Britain’s Food Standards Agency (FSA) has published new guidelines on how it will communicate with both the food industry and the general public during food incidents.

The FSA has described a food incident as “any event where, based on the information available, there are concerns about actual or suspected threats to the safety or quality of food that could require intervention to protect consumers’ interests”, meaning contamination of food in the production chain or through environmental pollution.

According to the FSA, the new guidelines set out how the agency will work with all those involved in a food incident - including companies, local authorities and trade associations - “to deliver effective communications and best protect public health”.

The FSA has worked closely with a panel representing food processors and retailers, as well as independent experts, to draw up a range of food incident guidelines, including the new protocol on communication.

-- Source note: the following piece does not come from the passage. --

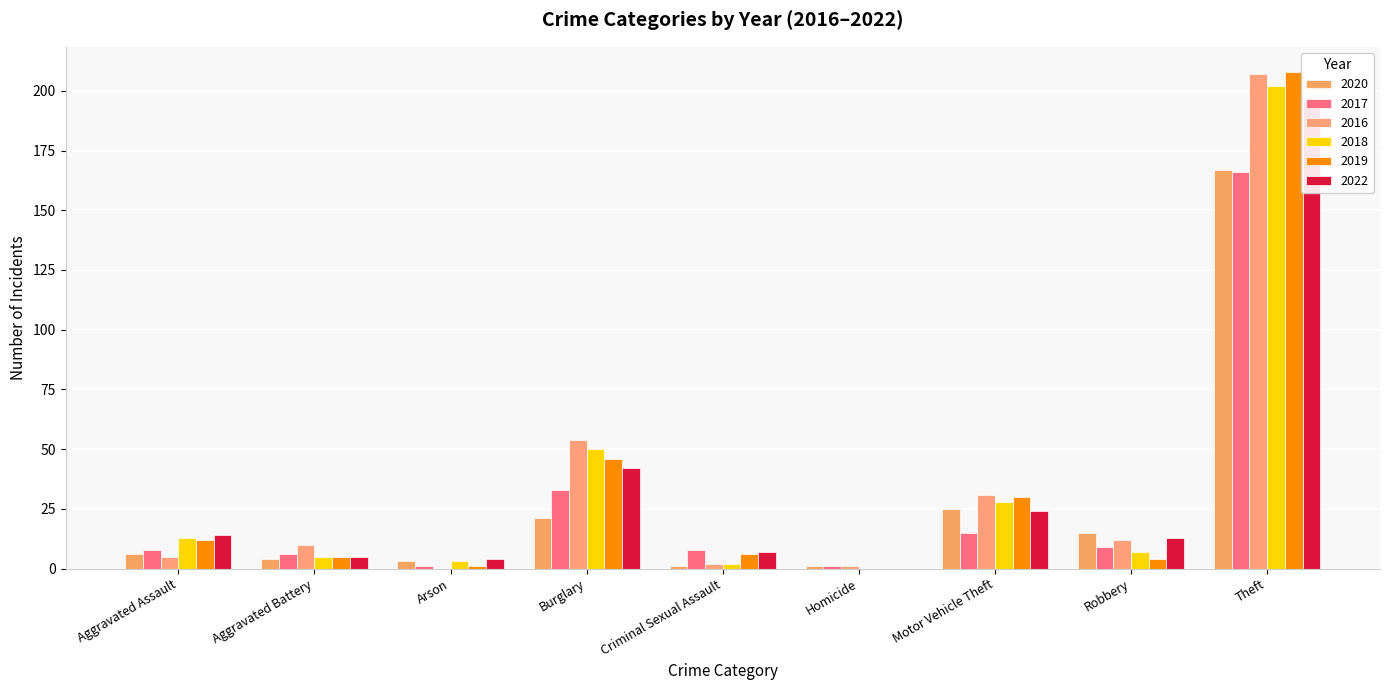

List the series in order of their peak value, lowest first.

2020, 2017, 2022, 2018, 2019, 2016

There have been more than 5,000 food and feed related incidents since the FSA was set up in 2000, most of which had been resolved quickly and efficiently through working together with the industry and with local authorities, said the FSA.

The new guidelines state: “We will explain in straightforward terms what the risk is, what we know about the affected product, and whether there are gaps in our knowledge.

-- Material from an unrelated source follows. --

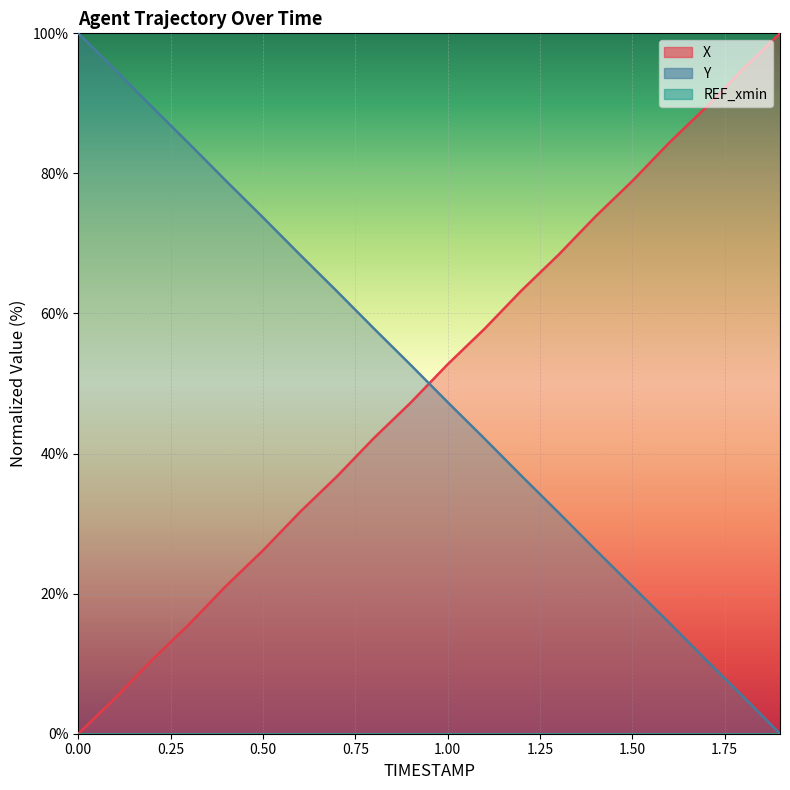

How many intersections are there between Y and X?

1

“We will be restrained and proportionate in what we say and attempt through our use of language to avoid causing needless concern or worry.

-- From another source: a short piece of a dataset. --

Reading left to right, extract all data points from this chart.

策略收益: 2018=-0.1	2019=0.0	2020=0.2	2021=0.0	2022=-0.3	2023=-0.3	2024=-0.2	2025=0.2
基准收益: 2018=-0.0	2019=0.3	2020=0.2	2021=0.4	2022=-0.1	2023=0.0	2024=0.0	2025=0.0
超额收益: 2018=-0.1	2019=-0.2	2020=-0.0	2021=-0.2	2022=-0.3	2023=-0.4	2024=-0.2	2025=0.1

“The agency will also strive to be proportionate when giving detailed information about the substance responsible for the incident and will be conscious of the need to avoid giving unnecessary or irrelevant facts about its effects in other contexts.”

The agency will, however, continue to name the companies concerned by potential food scares, “even those who have sold products on in good faith or were unwitting receivers of affected goods” in order to “give people as much information as possible so that they can know who produced the product and where it may have been purchased”.

The FSA says it will continue to work with the companies concerned to draw up the information it communicates to the public about the potential food incident.